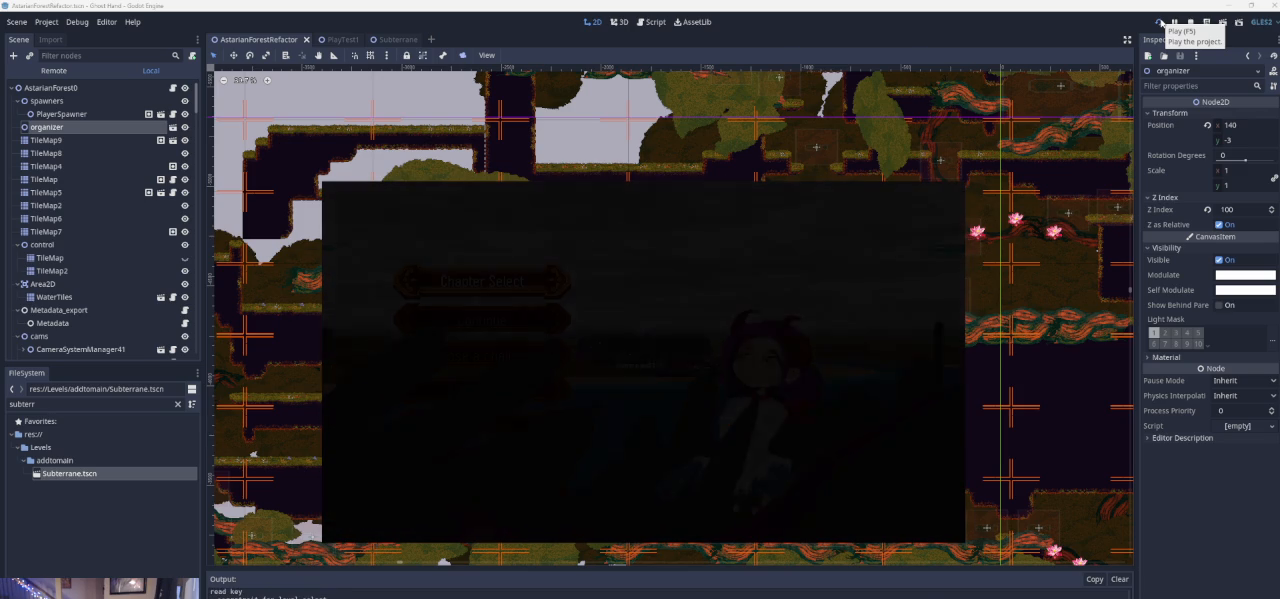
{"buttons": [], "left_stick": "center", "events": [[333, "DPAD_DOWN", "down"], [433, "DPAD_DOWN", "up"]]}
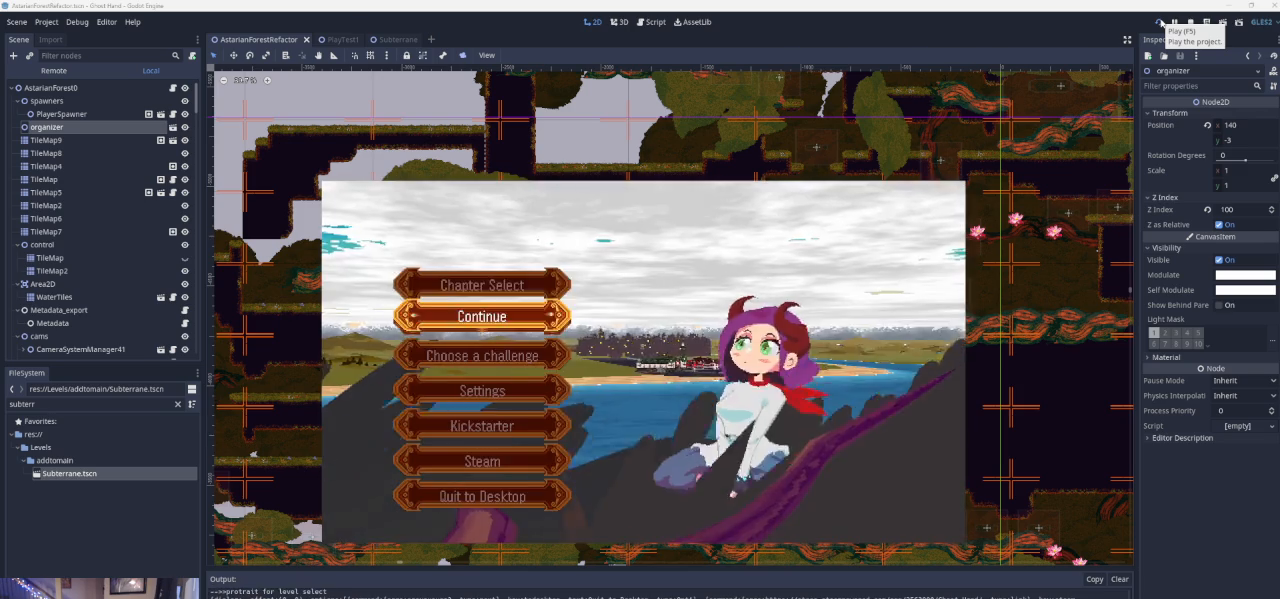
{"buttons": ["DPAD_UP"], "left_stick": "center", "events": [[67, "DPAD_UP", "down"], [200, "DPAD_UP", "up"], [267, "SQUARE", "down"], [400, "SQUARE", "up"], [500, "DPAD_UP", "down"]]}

━━━━━━━━━━━━━━━━

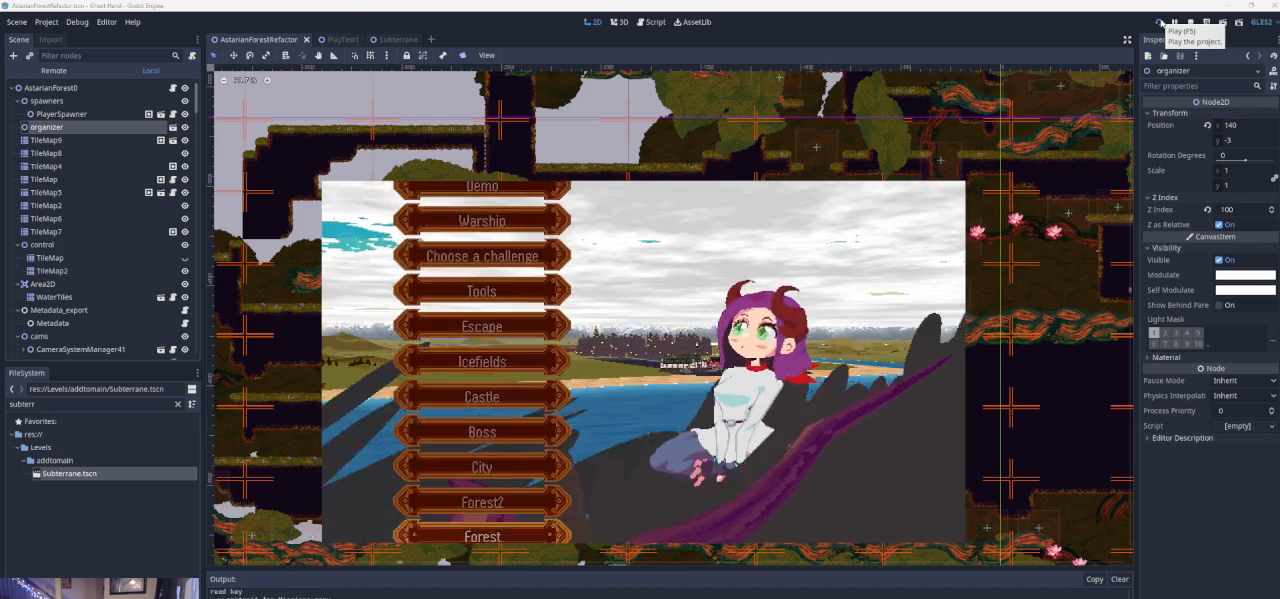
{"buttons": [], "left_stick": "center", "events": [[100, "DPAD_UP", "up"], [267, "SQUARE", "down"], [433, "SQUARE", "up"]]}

━━━━━━━━━━━━━━━━

**Aim of the task:**
Starting from the data above, filter for lines with "SQUARE" and copy each one.

**Output for this task:**
{"buttons": ["DPAD_UP"], "left_stick": "center", "events": [[67, "DPAD_UP", "down"], [200, "DPAD_UP", "up"], [267, "SQUARE", "down"], [400, "SQUARE", "up"], [500, "DPAD_UP", "down"]]}
{"buttons": [], "left_stick": "center", "events": [[100, "DPAD_UP", "up"], [267, "SQUARE", "down"], [433, "SQUARE", "up"]]}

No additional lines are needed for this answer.